Abdullah's first position after graduation was as Executive Officer of the East Pakistan Council for Child Welfare in Dhaka. During that year (1960-61), she organised the Crippled Children's Centre. It was then that she wrote the first of numerous articles on social problems, School Social Work and Its Scope in East Pakistan. From mid-1961 to 1963, she was District Health Education Officer for the Bureau of Health Education. With a US International Cooperation Administration Grant, she attended the American University in Beirut and received a Diploma, with Distinction, in Public Health in 1962. In 1963, Abdullah joined the Pakistan Academy for Rural Development in Comilla as Instructor and headed the Academy's Women's Education and Home Development Programme. Until the institution of the Women's Programme, all rural development schemes were geared towards men.
During her nine years at Comilla, she was responsible for the organisation of village level training programmes for women on adult literacy; health education, sanitation and nutrition; agricultural extension; and creation of cooperatives to promote cottage crafts and other income generating activities. For two years she was also in charge of the publication section and for one year served as vice chairman of the Comilla Khadi Association.
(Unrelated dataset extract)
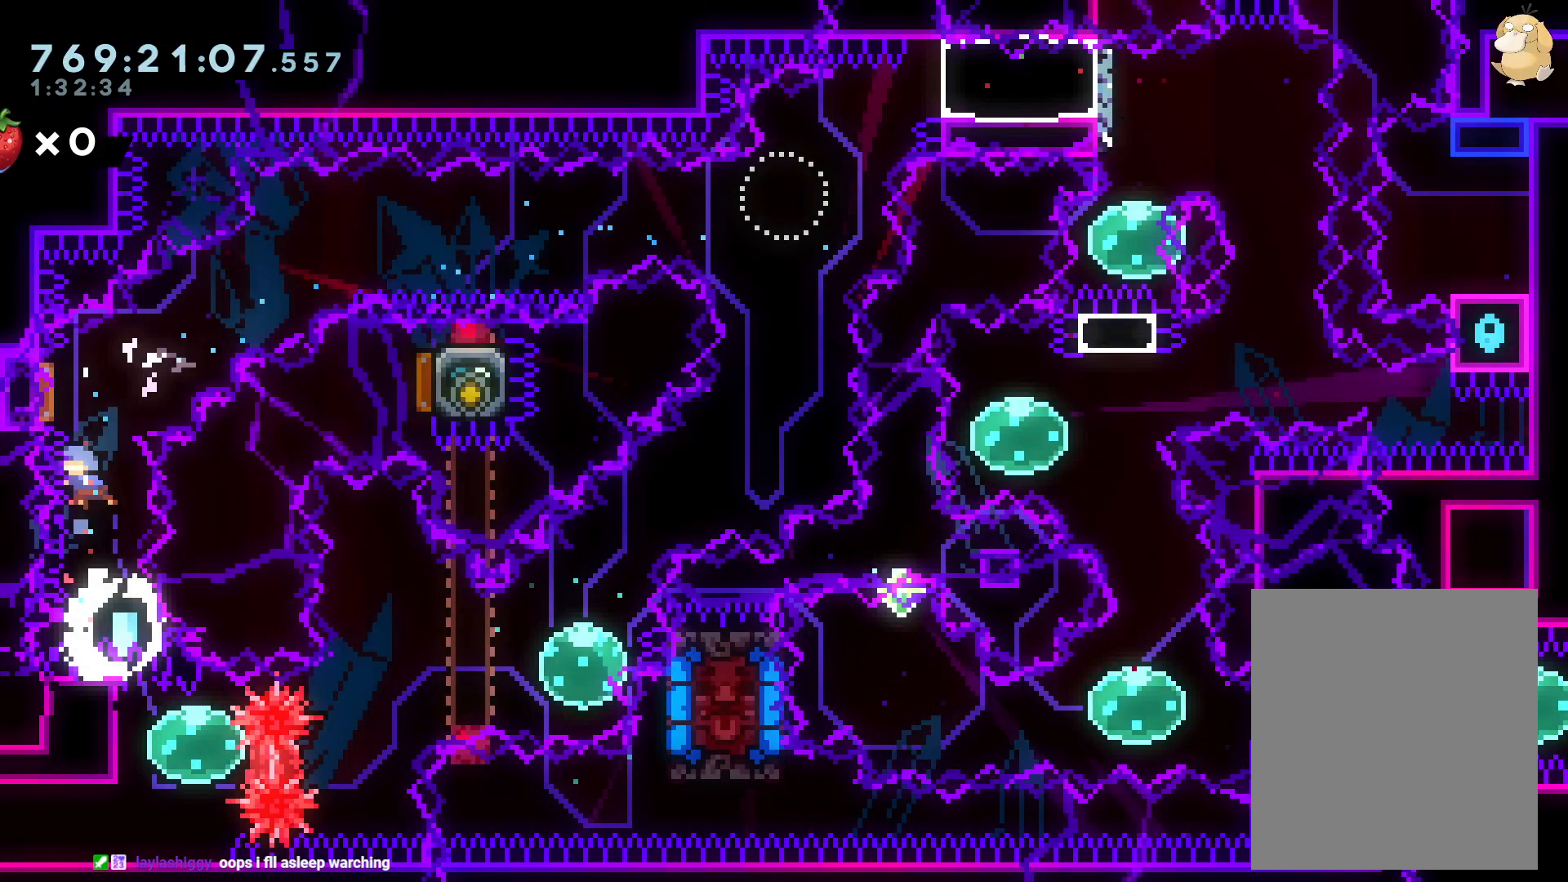
{"buttons": ["DPAD_RIGHT"], "left_stick": "center", "right_stick": "center", "events": [[117, "DPAD_LEFT", "down"], [250, "DPAD_LEFT", "up"], [300, "DPAD_RIGHT", "down"]]}
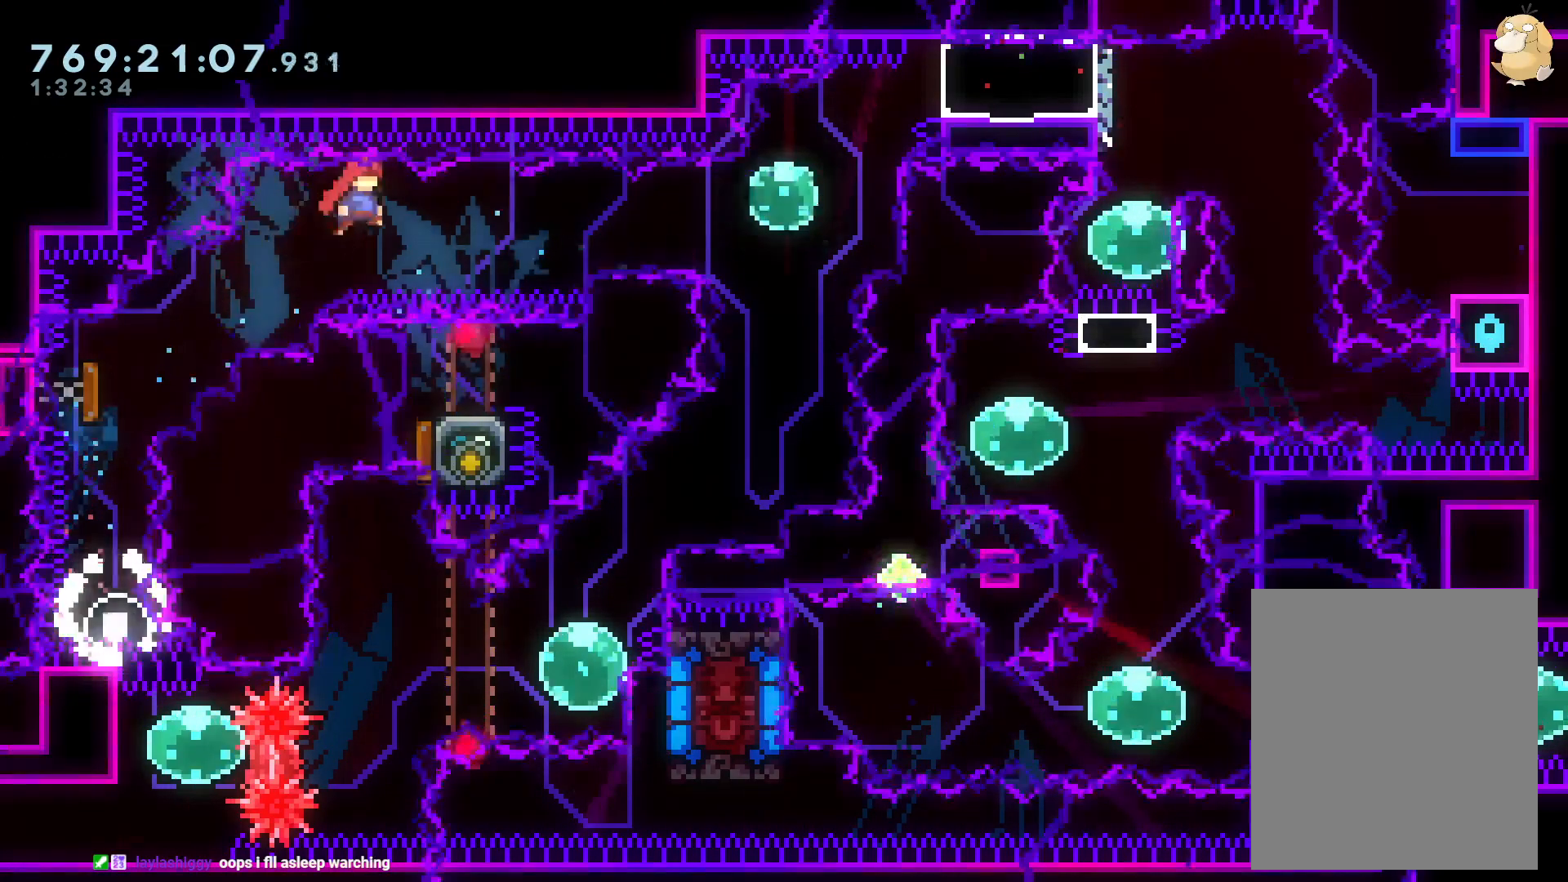
{"buttons": [], "left_stick": "center", "right_stick": "center", "events": [[117, "DPAD_RIGHT", "up"], [217, "DPAD_RIGHT", "down"], [217, "Y", "down"], [333, "Y", "up"], [417, "DPAD_RIGHT", "up"]]}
A major task of the Comilla Women's Programme, as Tahrunnesa wrote in her pioneering report which was published in Bengali in 1966, and later in English under the title Village Women As I Saw Them, was to gather information about "the customs and restrictions which direct and control the daily lives of women, and in some cases, stand in the way of the development of their talents."
Tahrunnesa went to the United States to study at Michigan State University, where she received a Master of Science degree in Agriculture Extension Education in 1968.
In 1972 she became the Director (Training) of the National Board of the Bangladesh Women's Rehabilitation and Welfare Foundation. She established the Women' Career Training Institute, the first institution in Bangladesh wholly devoted to career training for women. Intended for women war victims, it became the training model for the National Board.
Since 1974, she has served as Joint Director of the Women's Programme, Bangladesh's Integrated Rural Development Programme (IRDP).
She has written more than 15 papers and articles, and co-authored one book, Village Women of Bangladesh—Prospect for Change, with Sondra Zeidenstein.
Tahrunnesa Abdullah was the first Bangladeshi to receive the Ramon Magsaysay Award in 1978 in the Community Leadership category for "leading rural Bangladeshi Muslim women from the constraints of purdah toward more equal citizenship and fuller family responsibility".